Jährlich heißt es Mitte September im Tagungszentrum der Industrie- und Handelskammer Trier: „Zum Ersten, zum Zweiten, zum Dritten und verkauft!“ Dann klopft Auktionator Wolfgang Beiss mit seinem Hammer auf das Pult. Dem Winzer, der seinen Wein teuer versteigern konnte, huscht ein stolzes Lächeln über das Gesicht.

Am Samstag ging die Riesling-Auktion und die Präsentation der Großen Gewächse des Jahrgangs 2019 des Bernkasteler Rings über die Bühne. „Große Gewächse sind eine neue Linie von Premiumweinen im trockenen Bereich mit strengen Kriterien“, erklärt Christa Jüngling, langjähriges Mitglied und erste Frau im Vorstand des Bernkasteler Rings. Ihr Weingut Paulinshof in Kesten ist ebenfalls bei der Vorprobe am Vormittag mit gleich zwei Großen Gewächsen vertreten gewesen.

Die Riesling-Auktion ab 13 Uhr präsentierte mit 35 Selektionsweinen von 19 Weingütern eine große Bandbreite und auch wahre Raritäten. Die Gäste mussten sich auf Grund von Corona im Voraus anmelden, und es galt Sicherheitsabstand zwischen den Tischen. Internationale Gäste und andere Interessierte konnten dennoch über einen Livestream im Internet nicht nur zuschauen, sondern auch aktiv mitwirken.

Ein Highlight der Auktion ist die „Vertikale“ des Weinguts Dr. Thanisch Erben Müller-Burggraef (Bernkastel-Kues): drei Weine der Jahrgänge 2009 bis 2011, beginnend mit einem Ausgebot von 500 Euro. „Als Winzer zeige ich hier jährlich, was ich kann“, sagt Jüngling glücklich. Sie vergleicht die Auktion der Selektionsweine mit einem Wettkampf beim Sport: „Hier geht es nicht vorrangig um wirtschaftliche Aspekte, sondern darum, zeigen zu können, was im vergangenen Jahr erreicht wurde. Bei der Auktion hofft man nicht, sondern man weiß, was man kann.“ Das fällt auch jedem Gast gleich zu Beginn der Auktion auf.

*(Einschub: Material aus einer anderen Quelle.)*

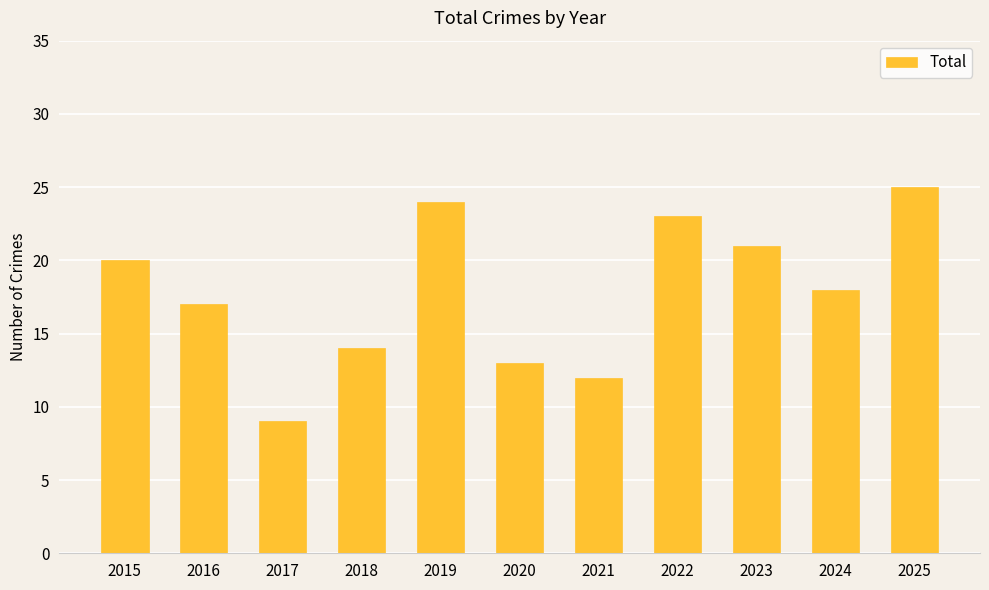

Reading right to left, what are all the values shown in this chart?

25	18	21	23	12	13	24	14	9	17	20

Neben Julia Weckbecker, der  Geschäftsführerin des Bernkasteler Rings, und Martin Kerpen, dem ersten Vorsitzenden, sitzt der entsprechende Weingutvertreter, während Auktionator Beiss den Wein präsentiert, die begrenzte Flaschenanzahl benennt und dann ab Ausgebot in Zehn-Cent-Schritten hochzählt, bis einer oder sogar alle vier der Kommissionäre, die Einzelpersonen und Händler bei der Auktion vertreten, plötzlich aufspringen und anfangen zu diskutieren. Die Stimmung ist locker, der Stolz der Winzer spürbar.

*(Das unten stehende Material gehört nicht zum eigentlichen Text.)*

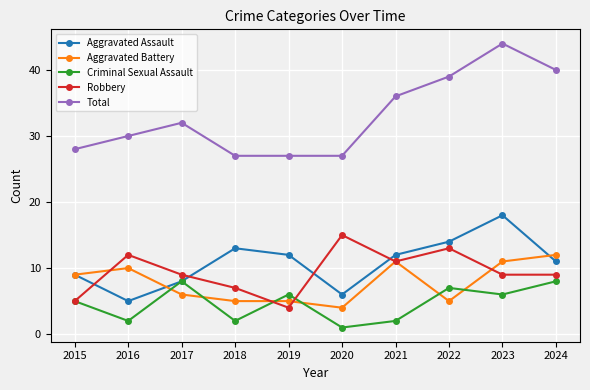

True or false: Aggravated Battery and Aggravated Assault intersect in this chart.

True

Besonders verhandelt wurde bei dem sechsten Auktionswein, dem Bernkasteler Doctor 2018, welcher von 500 Euro auf 1388,80 Euro hochgehandelt wurde. Auch die Mosel-Weinkönigin Marie Jostock grüßt die 69 Gäste: Es sei großartig, dass die Auktion trotz Corona stattfinden könne.